■ Required action 1: Write out the passage about Apple's Mindfulness app word for word, from "Mindfulness, formerly Breathe, is" to "throughout the day.".
■ Required action 2: Resume the text about Apple's Mindfulness app and continue it from its last sentence.

■ Extracted text:
◇ ◇ ◇ ◇

Watch application developed by Apple Inc

Mindfulness, formerly Breathe, is an application developed by Apple Inc. for watchOS and visionOS devices. It was first introduced with the release of WatchOS 3 and later alongside the launch of the Apple Vision Pro. The app reminds users to practice mindfulness through simple guided meditation activities, encouraging users to reflect upon and bring attention to their wellbeing throughout the day.

== Overview ==
After beginning a breathe session, a user is instructed to take deep breaths in while several overlapping blue circles grow bigger, exhaling as they return to their original size. At the end of a session, the user's heart rate is shown alongside the number of "mindfulness minutes" completed for the day, which can also be seen in the Health and Fitness apps on a linked iPhone device. A breathe-inspired watch face is also available in classic, calm, and focus options. The visionOS version of the app features a similar breathing session, which presents a sphere made out of petal-like objects that spread apart when instructed to inhale, slowly returning back to their original formation upon exhale. Furthermore, Apple Fitness+ subscribers can follow an audio-guided meditation from a trainer or complete their own self-guided session.

◇ ◇ ◇ ◇

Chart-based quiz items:

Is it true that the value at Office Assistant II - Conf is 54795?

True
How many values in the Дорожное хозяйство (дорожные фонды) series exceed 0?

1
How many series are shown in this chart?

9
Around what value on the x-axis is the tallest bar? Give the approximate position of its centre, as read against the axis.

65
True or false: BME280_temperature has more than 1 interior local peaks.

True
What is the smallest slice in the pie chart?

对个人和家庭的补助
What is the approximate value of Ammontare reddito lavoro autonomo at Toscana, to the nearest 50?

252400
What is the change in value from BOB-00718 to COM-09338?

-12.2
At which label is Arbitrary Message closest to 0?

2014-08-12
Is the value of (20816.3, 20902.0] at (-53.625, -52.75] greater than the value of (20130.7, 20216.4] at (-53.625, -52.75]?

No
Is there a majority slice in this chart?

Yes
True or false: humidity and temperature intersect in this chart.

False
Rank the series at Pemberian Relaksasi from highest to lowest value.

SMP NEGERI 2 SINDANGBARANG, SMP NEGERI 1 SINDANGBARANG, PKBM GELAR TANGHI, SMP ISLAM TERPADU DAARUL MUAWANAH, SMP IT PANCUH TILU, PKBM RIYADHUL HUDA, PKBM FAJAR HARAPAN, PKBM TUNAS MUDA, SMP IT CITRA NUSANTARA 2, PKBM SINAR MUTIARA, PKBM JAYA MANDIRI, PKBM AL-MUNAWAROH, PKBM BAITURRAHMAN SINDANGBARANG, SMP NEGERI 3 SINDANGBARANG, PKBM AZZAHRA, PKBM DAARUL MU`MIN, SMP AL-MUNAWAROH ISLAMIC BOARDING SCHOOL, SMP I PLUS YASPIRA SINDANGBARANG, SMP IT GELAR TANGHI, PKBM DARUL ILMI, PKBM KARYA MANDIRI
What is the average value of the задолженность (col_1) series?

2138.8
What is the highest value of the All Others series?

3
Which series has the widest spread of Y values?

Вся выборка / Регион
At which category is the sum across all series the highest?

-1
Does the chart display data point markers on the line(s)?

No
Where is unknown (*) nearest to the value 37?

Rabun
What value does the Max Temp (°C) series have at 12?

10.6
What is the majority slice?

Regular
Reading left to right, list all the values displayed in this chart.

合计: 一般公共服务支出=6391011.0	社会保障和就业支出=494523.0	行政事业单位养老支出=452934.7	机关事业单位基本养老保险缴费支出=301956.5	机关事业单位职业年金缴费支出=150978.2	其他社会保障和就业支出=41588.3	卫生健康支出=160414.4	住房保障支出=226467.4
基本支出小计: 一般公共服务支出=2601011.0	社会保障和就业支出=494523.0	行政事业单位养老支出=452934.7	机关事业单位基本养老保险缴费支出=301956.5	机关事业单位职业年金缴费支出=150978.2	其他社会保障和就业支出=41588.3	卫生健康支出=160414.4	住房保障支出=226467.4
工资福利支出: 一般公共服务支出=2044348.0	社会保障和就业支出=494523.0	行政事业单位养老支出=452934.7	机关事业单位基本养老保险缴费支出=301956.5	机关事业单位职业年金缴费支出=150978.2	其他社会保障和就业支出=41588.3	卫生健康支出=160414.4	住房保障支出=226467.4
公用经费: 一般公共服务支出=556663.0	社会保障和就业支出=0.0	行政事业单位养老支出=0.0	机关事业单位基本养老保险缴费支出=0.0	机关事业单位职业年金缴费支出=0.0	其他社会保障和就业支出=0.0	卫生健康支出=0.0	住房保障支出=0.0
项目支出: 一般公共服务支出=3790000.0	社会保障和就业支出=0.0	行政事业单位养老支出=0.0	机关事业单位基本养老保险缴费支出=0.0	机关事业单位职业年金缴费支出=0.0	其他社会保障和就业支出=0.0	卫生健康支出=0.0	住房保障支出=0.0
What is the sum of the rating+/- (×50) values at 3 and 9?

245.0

◇ ◇ ◇ ◇

■ Answer 1:
Mindfulness, formerly Breathe, is an application developed by Apple Inc. for watchOS and visionOS devices. It was first introduced with the release of WatchOS 3 and later alongside the launch of the Apple Vision Pro. The app reminds users to practice mindfulness through simple guided meditation activities, encouraging users to reflect upon and bring attention to their wellbeing throughout the day.

■ Answer 2:
With watchOS 8, a "reflect" mode was introduced, which provides users with a prompt or question to think about over a minute period. While completing a reflect activity, the watch displays a screen that cycles through different colors in motion.

watchOS 10 added mood tracking through the app's "State of Mind" feature, which allows users to log a range of emotions, either at a particular moment in time or their general mood for the day. Additional information can also be provided, allowing users to further describe how they are feeling or list factors which may be having an impact on their emotions at the time an entry is logged. State of mind history can be viewed through the Health app, which can also be compared alongside physical health data. The Health app may also prompt a user suffering from regular unpleasant moods to complete standardized assessments for anxiety or depression, and suggest seeking professional help.